Obviously culling is needed, but answering this question may reduce the amount of culling needed to get great meat rabbit stock.

What is everyone's thoughts on this?


----------



## Four Winds Ranch (Nov 7, 2013)

I definatly look for a good litter size! (I would be on side with your 2nd point!)
The more kits born per litter is more money/meat produced faster and with less feed cost!


----------



## Bunnylady (Nov 7, 2013)

shan777 said:
			
		

> 2. that the litter size it came from is a clear indication of litter sizes you can expect


This is only true up to a point. Older animals aren't as fertile as younger ones, particularly older does.  If the animal in question came from a litter of 3, and the mother is barely 2 years old, it could be a problem. On the other hand, if the doe is 5, that she's still producing at that age is worth remarking on. If the breeder is keeping good records, s/he should be able to show you the production history of the parents, which would be a better indicator than the specific litter that particular rabbit came from.


----------



## OneFineAcre (Nov 7, 2013)

Bunnylady said:
			
		

> shan777 said:
> 
> 
> 
> ...


That makes a lot of sense and I don't raise rabbits.


----------



## PendergrassRanch (Jan 7, 2014)

Regarding litter size, I look for litters of about 10.  That seems to be the magic number of good healthy kits with great growth rates while being relatively "easy" for the doe to handle.  I have two does that are from litters of 8 and 9.  They have both produced litters of 10 and 9 for me and are excellent mothers.  

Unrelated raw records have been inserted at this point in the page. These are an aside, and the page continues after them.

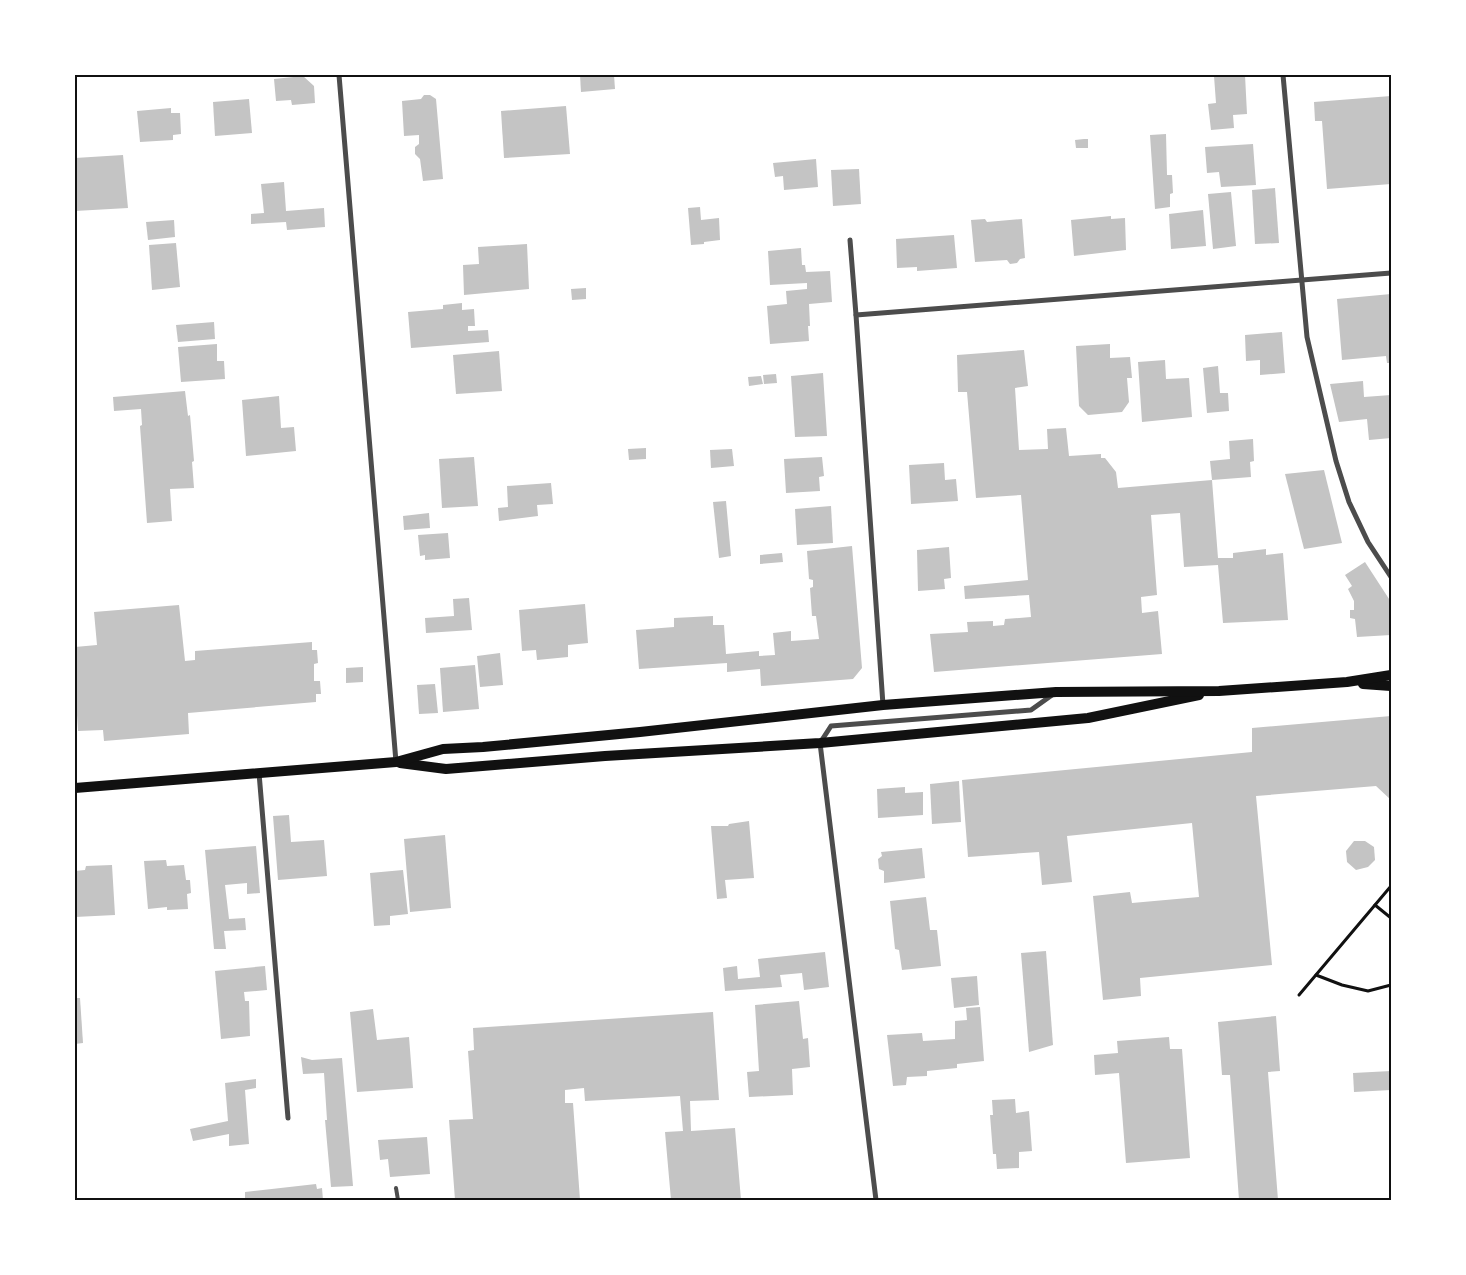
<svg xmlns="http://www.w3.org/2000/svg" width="1466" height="1275" viewBox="0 0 1466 1275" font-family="Manrope,sans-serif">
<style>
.building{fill:#c4c4c4}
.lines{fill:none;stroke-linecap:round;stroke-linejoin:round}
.path{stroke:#111;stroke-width:3}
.service{stroke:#4c4c4c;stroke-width:4}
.minor{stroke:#4c4c4c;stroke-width:5}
.secondary{stroke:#111;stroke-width:10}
.neatline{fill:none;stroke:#111;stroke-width:2}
</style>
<rect width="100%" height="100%" fill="#fff"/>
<!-- building -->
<g class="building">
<polygon points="580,75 614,75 615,89 581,92"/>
<polygon points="1226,75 1245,75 1247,114 1233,115 1234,128 1211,130 1208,104 1216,103 1214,76"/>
<polygon points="303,76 314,86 315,103 292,105 291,100 276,101 274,79"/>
<polygon points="424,95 430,95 436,99 443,179 423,181 420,159 415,154 415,147 419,144 419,135 404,136 402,101 421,99"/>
<polygon points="1391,96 1391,184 1327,189 1322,121 1315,121 1314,102"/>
<polygon points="249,99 252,133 215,136 213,102"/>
<polygon points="566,106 570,154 504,158 501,111"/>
<polygon points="171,108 171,113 180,113 181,134 173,135 173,140 140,142 137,111"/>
<polygon points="1166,134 1167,175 1172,175 1173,193 1170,194 1170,207 1155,209 1150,135"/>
<polygon points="1084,139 1088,139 1088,148 1076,148 1075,140"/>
<polygon points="1253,144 1256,185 1221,187 1219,172 1207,173 1205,147"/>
<polygon points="123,155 128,208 75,211 75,158"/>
<polygon points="816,159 818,187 784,190 783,176 775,177 773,163"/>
<polygon points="859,169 861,204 833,206 831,170"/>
<polygon points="284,182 286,211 324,208 325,227 287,230 286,222 251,224 251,214 264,213 261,184"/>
<polygon points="1275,188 1279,243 1255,244 1252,190"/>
<polygon points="1231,192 1236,246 1213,249 1208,194"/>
<polygon points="700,207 701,220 719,218 720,240 704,242 704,244 691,245 688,208"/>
<polygon points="1203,210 1206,246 1171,249 1169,214"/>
<polygon points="1111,216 1111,219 1125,218 1126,250 1074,256 1071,220"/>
<polygon points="985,219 987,222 1022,219 1025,258 1020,259 1017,263 1010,264 1007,260 975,262 971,220"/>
<polygon points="174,220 175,237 148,240 146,222"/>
<polygon points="954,235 957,268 917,271 917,267 897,268 896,239"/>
<polygon points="176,243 180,287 152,290 149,245"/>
<polygon points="527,244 529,289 464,295 463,265 479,264 478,247"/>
<polygon points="801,248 802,265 805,265 806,272 830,271 832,302 809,304 810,326 808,326 809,341 770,344 767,306 787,304 786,291 807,289 807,283 770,285 768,251"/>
<polygon points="586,288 586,299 572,300 571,289"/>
<polygon points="1391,294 1391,363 1387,363 1386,356 1342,360 1337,299"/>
<polygon points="462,303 462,310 474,309 475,326 468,326 468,331 488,330 489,342 411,348 408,312 443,309 443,305"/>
<polygon points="214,322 215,339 178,342 176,325"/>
<polygon points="1282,332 1285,373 1260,375 1260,360 1246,361 1245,335"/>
<polygon points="217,344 217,361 224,361 225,379 181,382 178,347"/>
<polygon points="1110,344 1110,358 1130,357 1132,378 1127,378 1129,402 1122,412 1088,415 1079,406 1076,346"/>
<polygon points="1024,350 1028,386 1015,388 1019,450 1048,449 1047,429 1066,428 1069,456 1101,454 1101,458 1105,458 1116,472 1118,488 1212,480 1218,558 1233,558 1233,553 1266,549 1266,555 1283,553 1288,620 1223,623 1218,565 1184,567 1180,513 1151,515 1157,595 1141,597 1142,613 1158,611 1162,654 934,672 930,634 968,632 967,622 993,621 993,626 1004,625 1005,619 1031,617 1029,595 965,599 964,586 1028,580 1021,495 976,498 967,392 958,392 957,355"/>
<polygon points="499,351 502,391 456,394 453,355"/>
<polygon points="1165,360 1166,379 1189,378 1192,417 1142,422 1138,362"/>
<polygon points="1218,366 1220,393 1228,393 1229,411 1207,413 1203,368"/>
<polygon points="823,373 827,436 795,437 791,376"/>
<polygon points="776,374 777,383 764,384 763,375"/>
<polygon points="761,376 763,384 749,386 748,377"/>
<polygon points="1363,381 1364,397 1391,395 1391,438 1369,440 1367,419 1339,422 1330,384"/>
<polygon points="185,391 188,416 190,415 194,461 192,462 194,488 170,489 172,521 147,523 140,426 142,425 141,409 114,411 113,397"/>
<polygon points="279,396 281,428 294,427 296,451 246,456 242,400"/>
<polygon points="1253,439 1254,461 1250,462 1251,477 1212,480 1210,461 1230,459 1229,441"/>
<polygon points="646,448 646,459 629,460 628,449"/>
<polygon points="732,449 734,466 711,468 710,450"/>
<polygon points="474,457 478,506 442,508 439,459"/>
<polygon points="822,457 824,476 819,477 820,491 786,493 784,459"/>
<polygon points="944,463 945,480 956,479 958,501 911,504 909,465"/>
<polygon points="1324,470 1342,543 1304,549 1285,474"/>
<polygon points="551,483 553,504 537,505 538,516 499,521 498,508 508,507 507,486"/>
<polygon points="726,501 731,556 719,558 713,502"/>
<polygon points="831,506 833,543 797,545 795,509"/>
<polygon points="429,513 430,528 404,530 403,516"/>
<polygon points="448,533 450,558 425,560 425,555 420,556 418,535"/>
<polygon points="852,546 862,668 853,679 761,686 760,669 727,672 727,663 639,669 636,630 674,627 674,618 713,616 713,625 724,625 726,654 759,651 759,656 775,655 773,633 791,631 791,641 819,639 816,616 812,616 810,588 813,587 813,580 809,579 807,551"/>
<polygon points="949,547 951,578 944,579 945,589 918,591 917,550"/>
<polygon points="782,553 783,562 760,564 760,555"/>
<polygon points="1365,562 1391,602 1391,635 1357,637 1355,619 1350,618 1350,610 1354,610 1354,601 1348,589 1352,586 1345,575"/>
<polygon points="469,598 472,630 426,633 425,618 454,616 453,599"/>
<polygon points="585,604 588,643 568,645 568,657 537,660 536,650 522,651 519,610"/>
<polygon points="179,605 185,661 195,660 195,651 312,642 312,650 317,650 318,663 314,664 314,681 320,681 321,694 316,694 316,702 188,713 189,734 104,741 103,730 78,731 77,715 75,715 75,647 97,645 94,612"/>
<polygon points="500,653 503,685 480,687 477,656"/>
<polygon points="475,665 479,709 443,712 440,668"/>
<polygon points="363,667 363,682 346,683 346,668"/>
<polygon points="435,684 438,713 419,714 417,685"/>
<polygon points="1391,716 1391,800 1376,786 1256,796 1272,965 1140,978 1141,996 1103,1000 1093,896 1130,892 1132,903 1199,897 1192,823 1067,836 1072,882 1042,885 1039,852 968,857 962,780 1252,752 1252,728"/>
<polygon points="959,781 961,822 932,824 930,784"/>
<polygon points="905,787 905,793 923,792 923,815 878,818 877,789"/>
<polygon points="289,815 291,842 324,840 327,876 278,880 273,816"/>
<polygon points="749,821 754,878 725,880 727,898 717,899 711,826 728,826 729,824"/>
<polygon points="445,835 451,908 410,912 404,839"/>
<polygon points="1354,841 1365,841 1374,847 1375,860 1368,867 1356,870 1347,862 1346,851"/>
<polygon points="256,846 260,893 247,894 247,883 225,885 229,919 245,918 246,930 224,931 226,949 214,949 205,850"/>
<polygon points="922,848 925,878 884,883 884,871 879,869 878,859 882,856 881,852"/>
<polygon points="166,860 167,866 184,865 186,880 190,880 191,893 187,894 188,909 167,910 167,907 148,909 144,861"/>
<polygon points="112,865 115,915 75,917 75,871 85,870 86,866"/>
<polygon points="403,870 408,914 390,916 390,925 374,926 370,873"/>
<polygon points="926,897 930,930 937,930 941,966 902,970 899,950 895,949 890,901"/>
<polygon points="1046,951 1053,1045 1029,1052 1021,953"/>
<polygon points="825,952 829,987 804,990 802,973 780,975 782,987 725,991 723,968 737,966 738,979 760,977 758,959"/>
<polygon points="265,966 267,990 244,992 245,1001 249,1001 250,1036 221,1039 215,971"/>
<polygon points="977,976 979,1005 954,1008 951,978"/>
<polygon points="75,998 80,998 83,1043 75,1044"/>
<polygon points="799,1001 803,1039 808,1038 810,1067 792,1069 793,1095 749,1097 747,1072 759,1071 755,1005"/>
<polygon points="980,1007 984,1061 957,1064 957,1068 927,1071 927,1076 907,1077 906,1085 893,1086 887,1035 922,1033 923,1041 955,1039 955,1021 967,1020 966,1008"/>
<polygon points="373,1009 377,1040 409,1037 413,1088 357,1092 350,1012"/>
<polygon points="713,1012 719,1100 690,1101 691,1131 735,1128 741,1200 671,1200 665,1132 683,1131 680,1096 585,1101 584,1088 565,1090 565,1103 573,1103 580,1200 455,1200 449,1120 473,1119 468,1051 474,1050 473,1028"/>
<polygon points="1276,1016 1280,1071 1268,1072 1278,1200 1239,1200 1230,1075 1222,1075 1218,1022"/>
<polygon points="1169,1037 1170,1049 1182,1049 1190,1158 1126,1163 1119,1073 1095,1075 1094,1055 1118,1053 1117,1041"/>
<polygon points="301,1057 312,1060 342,1058 353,1186 331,1187 325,1120 327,1120 324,1073 303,1074"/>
<polygon points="1391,1071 1391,1090 1354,1092 1353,1073"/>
<polygon points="256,1079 256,1088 245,1090 249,1144 229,1146 229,1134 193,1141 190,1129 228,1121 225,1083"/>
<polygon points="1015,1099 1016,1113 1029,1111 1032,1151 1019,1152 1019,1168 997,1169 996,1154 993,1154 990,1115 993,1115 992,1100"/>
<polygon points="427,1137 430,1174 390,1177 388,1159 380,1160 378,1140"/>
<polygon points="316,1184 317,1189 322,1188 323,1200 245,1200 245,1192"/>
</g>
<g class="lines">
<!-- path -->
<g class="path">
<polyline points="1375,905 1391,918"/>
<polyline points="1316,975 1342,985 1368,991 1391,985"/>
<polyline points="1299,995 1391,886"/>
</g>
<!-- service -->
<polyline class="service" points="396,1188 398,1200"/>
<!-- minor -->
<g class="minor">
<polyline points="339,75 396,762"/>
<polyline points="1283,75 1307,337 1336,461 1349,502 1368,542 1391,577"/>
<polyline points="850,240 856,315 883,705"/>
<polyline points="856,315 1391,273"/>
<polyline points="259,773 288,1118"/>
<polyline points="876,1200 820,743 831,726 1031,710 1052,695"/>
</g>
<!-- secondary -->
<g class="secondary">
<polyline points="1363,684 1391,686"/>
<polyline points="400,763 446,769 605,756 820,743 1088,718 1199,695"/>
<polyline points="75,788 396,762 443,749 483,747 640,732 883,705 1056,692 1219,691 1347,682 1391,675"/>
</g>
</g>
<!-- border -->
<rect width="1466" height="1275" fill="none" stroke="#ffffff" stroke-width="152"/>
<rect x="76" y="76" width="1314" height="1123" class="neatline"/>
</svg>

You also do not want to breed from rabbits with rude attitudes.  They should not be aggressive.


----------



## sawfish99 (Jan 28, 2014)

Yes, litter size matters.  We breed American Chinchillas (and mixes thereof) for meat.  I know of a different breeder about 2 hours away that breeds for show and not for meat.  He specifically breeds for small litters so they grow out fast with less competition and fewer culls to deal with.  We breed for large litters.  If I had one of his does that would only produce 5 or 6, I would cull her.  If he had one of mine that produce 10-12, he would cull.  I would rather have a litter of 10 that grow out 1 or 2 weeks longer than a litter half that size.  It means keeping fewer breeding stock and lowers your cost basis.


----------